- Education: Columbia University (BA) Harvard University (MPP) Yale University (JD)
- Title: CEO, Industrious and Chief Executive Officer, Building Operations & Experience and Chief Commercial Officer, CBRE

= Jamie Hodari =

American Entrepreneur

Jamie Hodari is an American entrepreneur. He is the founder and CEO of the flexible workplace provider Industrious. In 2025 Hodari became CBRE's Chief Executive Officer, Building Operations & Experience and Chief Commercial Officer.

== Biography ==
Hodari grew up in Bloomfield Hills, Michigan. He graduated from the Cranbrook Schools and received his B.A. from Columbia University, an M.P.P. from Harvard Kennedy School, and a J.D. from Yale Law School.
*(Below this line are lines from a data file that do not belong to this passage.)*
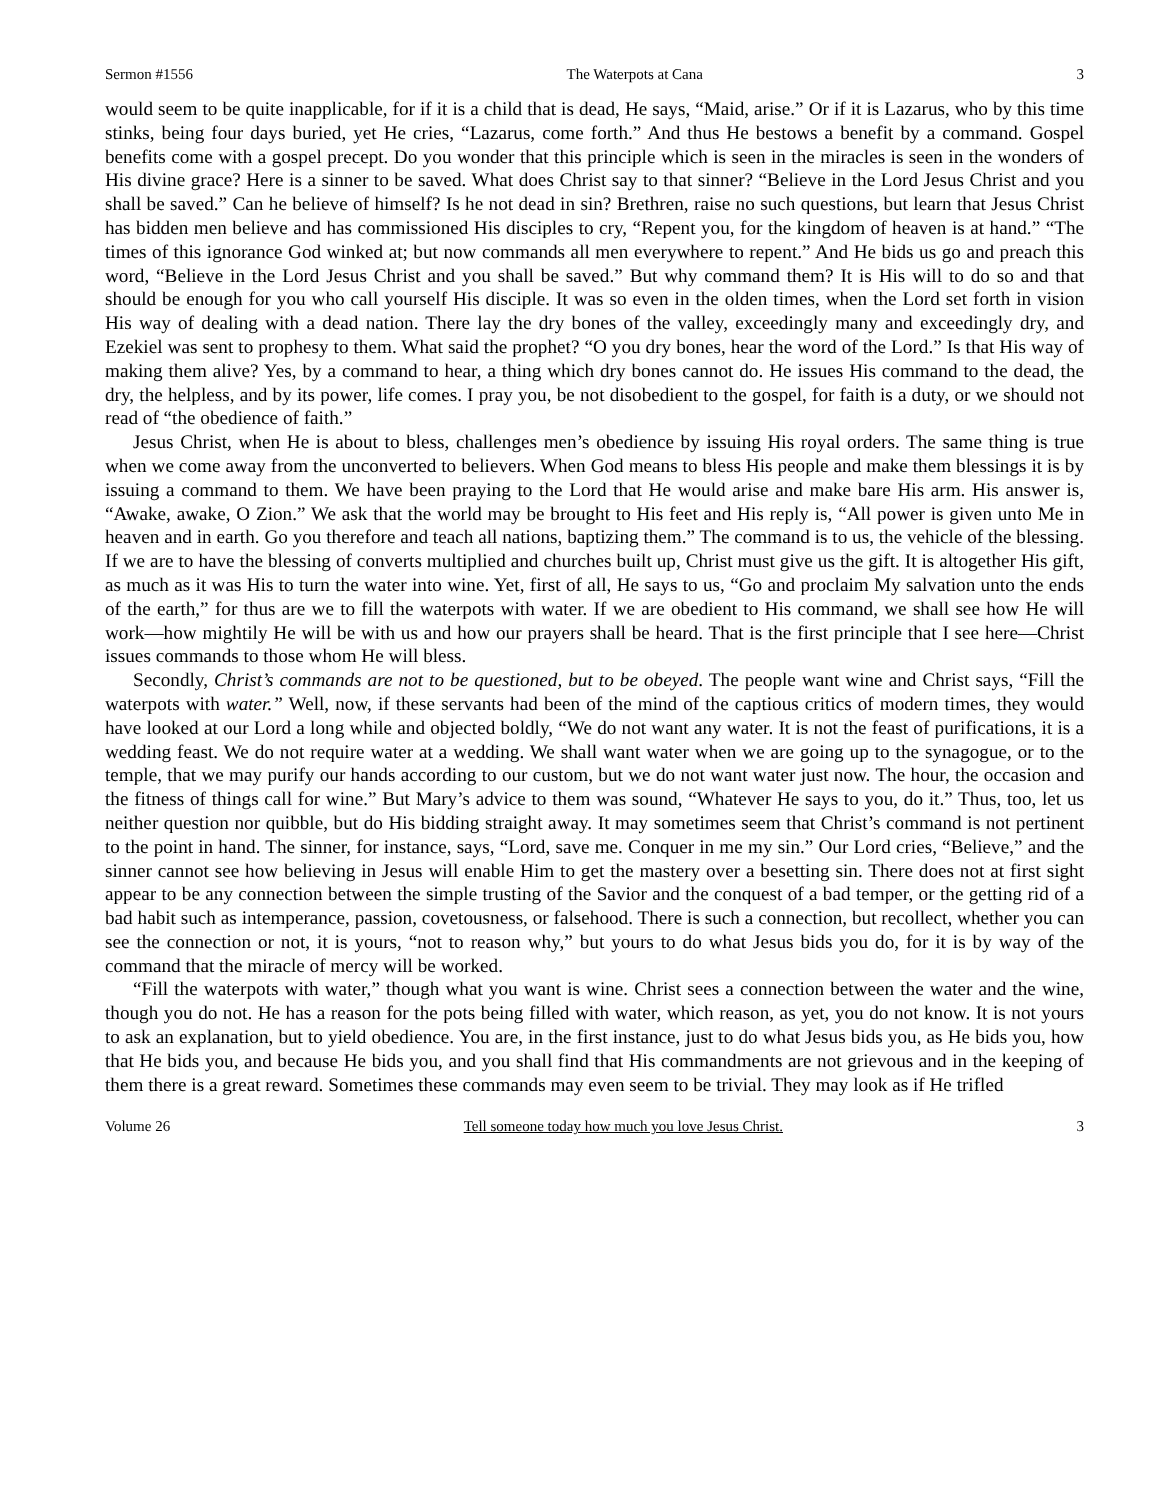Sermon #1556 The Waterpots at Cana 3
would seem to be quite inapplicable, for if it is a child that is dead, He says, “Maid, arise.” Or if it is Lazarus, who by this time stinks, being four days buried, yet He cries, “Lazarus, come forth.” And thus He bestows a benefit by a command. Gospel benefits come with a gospel precept. Do you wonder that this principle which is seen in the miracles is seen in the wonders of His divine grace? Here is a sinner to be saved. What does Christ say to that sinner? “Believe in the Lord Jesus Christ and you shall be saved.” Can he believe of himself? Is he not dead in sin? Brethren, raise no such questions, but learn that Jesus Christ has bidden men believe and has commissioned His disciples to cry, “Repent you, for the kingdom of heaven is at hand.” “The times of this ignorance God winked at; but now commands all men everywhere to repent.” And He bids us go and preach this word, “Believe in the Lord Jesus Christ and you shall be saved.” But why command them? It is His will to do so and that should be enough for you who call yourself His disciple. It was so even in the olden times, when the Lord set forth in vision His way of dealing with a dead nation. There lay the dry bones of the valley, exceedingly many and exceedingly dry, and Ezekiel was sent to prophesy to them. What said the prophet? “O you dry bones, hear the word of the Lord.” Is that His way of making them alive? Yes, by a command to hear, a thing which dry bones cannot do. He issues His command to the dead, the dry, the helpless, and by its power, life comes. I pray you, be not disobedient to the gospel, for faith is a duty, or we should not read of “the obedience of faith.”
Jesus Christ, when He is about to bless, challenges men’s obedience by issuing His royal orders. The same thing is true when we come away from the unconverted to believers. When God means to bless His people and make them blessings it is by issuing a command to them. We have been praying to the Lord that He would arise and make bare His arm. His answer is, “Awake, awake, O Zion.” We ask that the world may be brought to His feet and His reply is, “All power is given unto Me in heaven and in earth. Go you therefore and teach all nations, baptizing them.” The command is to us, the vehicle of the blessing. If we are to have the blessing of converts multiplied and churches built up, Christ must give us the gift. It is altogether His gift, as much as it was His to turn the water into wine. Yet, first of all, He says to us, “Go and proclaim My salvation unto the ends of the earth,” for thus are we to fill the waterpots with water. If we are obedient to His command, we shall see how He will work—how mightily He will be with us and how our prayers shall be heard. That is the first principle that I see here—Christ issues commands to those whom He will bless.
Secondly, Christ’s commands are not to be questioned, but to be obeyed. The people want wine and Christ says, “Fill the waterpots with water.” Well, now, if these servants had been of the mind of the captious critics of modern times, they would have looked at our Lord a long while and objected boldly, “We do not want any water. It is not the feast of purifications, it is a wedding feast. We do not require water at a wedding. We shall want water when we are going up to the synagogue, or to the temple, that we may purify our hands according to our custom, but we do not want water just now. The hour, the occasion and the fitness of things call for wine.” But Mary’s advice to them was sound, “Whatever He says to you, do it.” Thus, too, let us neither question nor quibble, but do His bidding straight away. It may sometimes seem that Christ’s command is not pertinent to the point in hand. The sinner, for instance, says, “Lord, save me. Conquer in me my sin.” Our Lord cries, “Believe,” and the sinner cannot see how believing in Jesus will enable Him to get the mastery over a besetting sin. There does not at first sight appear to be any connection between the simple trusting of the Savior and the conquest of a bad temper, or the getting rid of a bad habit such as intemperance, passion, covetousness, or falsehood. There is such a connection, but recollect, whether you can see the connection or not, it is yours, “not to reason why,” but yours to do what Jesus bids you do, for it is by way of the command that the miracle of mercy will be worked.
“Fill the waterpots with water,” though what you want is wine. Christ sees a connection between the water and the wine, though you do not. He has a reason for the pots being filled with water, which reason, as yet, you do not know. It is not yours to ask an explanation, but to yield obedience. You are, in the first instance, just to do what Jesus bids you, as He bids you, how that He bids you, and because He bids you, and you shall find that His commandments are not grievous and in the keeping of them there is a great reward. Sometimes these commands may even seem to be trivial. They may look as if He trifled
Volume 26 Tell someone today how much you love Jesus Christ. 3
Hodari worked as a reporter for The Times of India after learning Hindi and Urdu in college, then for the law firm Sullivan & Cromwell after law school and was an analyst at Birch Run Capital.

Hodari left finance to head a private college scholarship program for orphans of the Rwandan genocide called Generation Rwanda. He co-founded and served as CEO of Kepler, an experimental university tasked with bringing accessible higher education to Rwanda.

In 2012, Hodari co-founded Industrious with Justin Stewart, his next-door neighbor, who was then heading the U.S. arm of a Chinese Real Estate company. The two had similar unpleasant experiences in shared workspaces, which inspired them to start a premium flexible workplace company. The company has grown to over 500 employees over 150 locations in over 65 markets in the United States and worldwide as well as one of Inc. magazine's fastest growing companies in 2020.

In 2025, Industrious was acquired by CBRE in a deal valued at $800 million. Hodari continues to hold his title as CEO of Industrious while also overseeing a new business segment at CBRE called Building Operations & Experience (BOE), created to deliver end-to-end building operating solutions at a global scale.

== In popular culture ==
Hodari was played by Jordan Bridges in the 2022 miniseries WeCrashed.

== Personal life ==
Hodari lives in Fort Greene, Brooklyn.